There is an intuitive approach to arithmetic of infinite ordinals:
"After all natural numbers comes the first infinite ordinal, $\omega$, and after that come $\omega + 1$, $\omega + 2$, $\omega + 3$, and so on ... After all of these come $\omega\cdot2$ (which is $\omega + \omega$), $\omega\cdot2+1$, $\omega\cdot2+2$, and so on, then $\omega\cdot3$, and then later on $\omega\cdot4$."
https://en.wikipedia.org/wiki/Ordinal_number#Ordinals_extend_the_natural_numbers.
However, before claiming we have an infinite set of multiplies $\omega\cdot n$ we need to make sure they are all unique.
Considering the Quadrants of a cyclically ordered group we can say that all natural numbers (excluding $0$) belong to the first quadrant of the group:
- $0 < \mathbb N < \frac{a}{2}$, whrere $a$ is the (imaginary) apex of the cyclic order of $\mathbb N$.
Applying the definition of $\omega$ we can say that $\frac{a}{2} = \omega$.
From this point of view:
- $\omega\cdot2 = 2\frac{a}{2} = a$;
- $\omega\cdot3 = 3\frac{a}{2} = -\frac{a}{2} = -\omega$;
- $\omega\cdot4 = 4\frac{a}{2} = 2a = 0$.
Thus, we only have four distinct multiples of $\omega$:
- $\omega\cdot n = \{0, \pm\omega, 2\omega\}$.
Would it be a valid statement?
If not, what is the main difficulty of the approach?
As explained in the comments, there is no group (cyclically ordered or otherwise) that contains 0, 1, and $\omega$ and whose operation is compatible with ordinal addition. Ordinals just don't fit into the framework of cyclically ordered groups.

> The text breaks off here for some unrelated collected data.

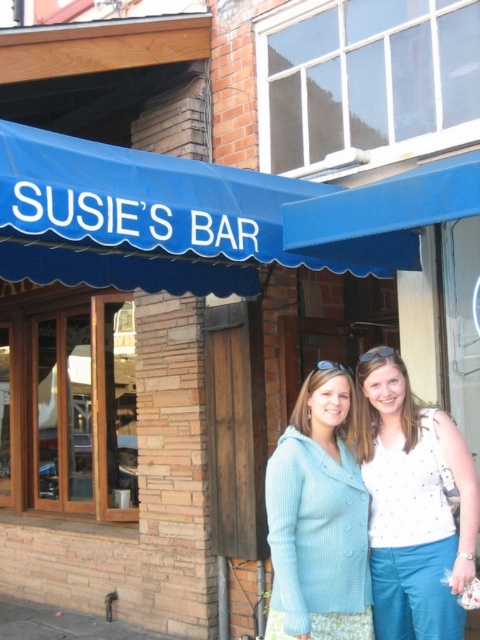
Which is more to the left, blue fabric awning at upper center or white dotted blouse at center?

blue fabric awning at upper center is more to the left.

Between point (180, 257) and point (394, 632), which one is positioned behind?

The point (180, 257) is behind.

What do you see at coordinates (157, 220) in the screenshot?
I see `blue fabric awning at upper center` at bounding box center [157, 220].

The height and width of the screenshot is (640, 480). In order to click on blue fabric awning at upper center in this screenshot , I will do `click(157, 220)`.

Between point (44, 205) and point (326, 531), which one is positioned behind?

The point (326, 531) is behind.

Which is in front, point (184, 284) or point (350, 628)?

Point (350, 628) is more forward.

Identify the location of blue fabric awning at upper center. (157, 220).

Can you confirm if white dotted blouse at center is shorter than light blue knit sweater at center?

Incorrect, white dotted blouse at center's height does not fall short of light blue knit sweater at center's.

I would recommend looking at the definition of the ordinals $\omega n$ for $n$ a natural number, and the definition of the linear order on ordinals. It should be easy to see that $\omega n < \omega (n+1)$ for all n: the latter contains the former as an element. In particular, this proves that the ordinals $\omega n$ are all distinct.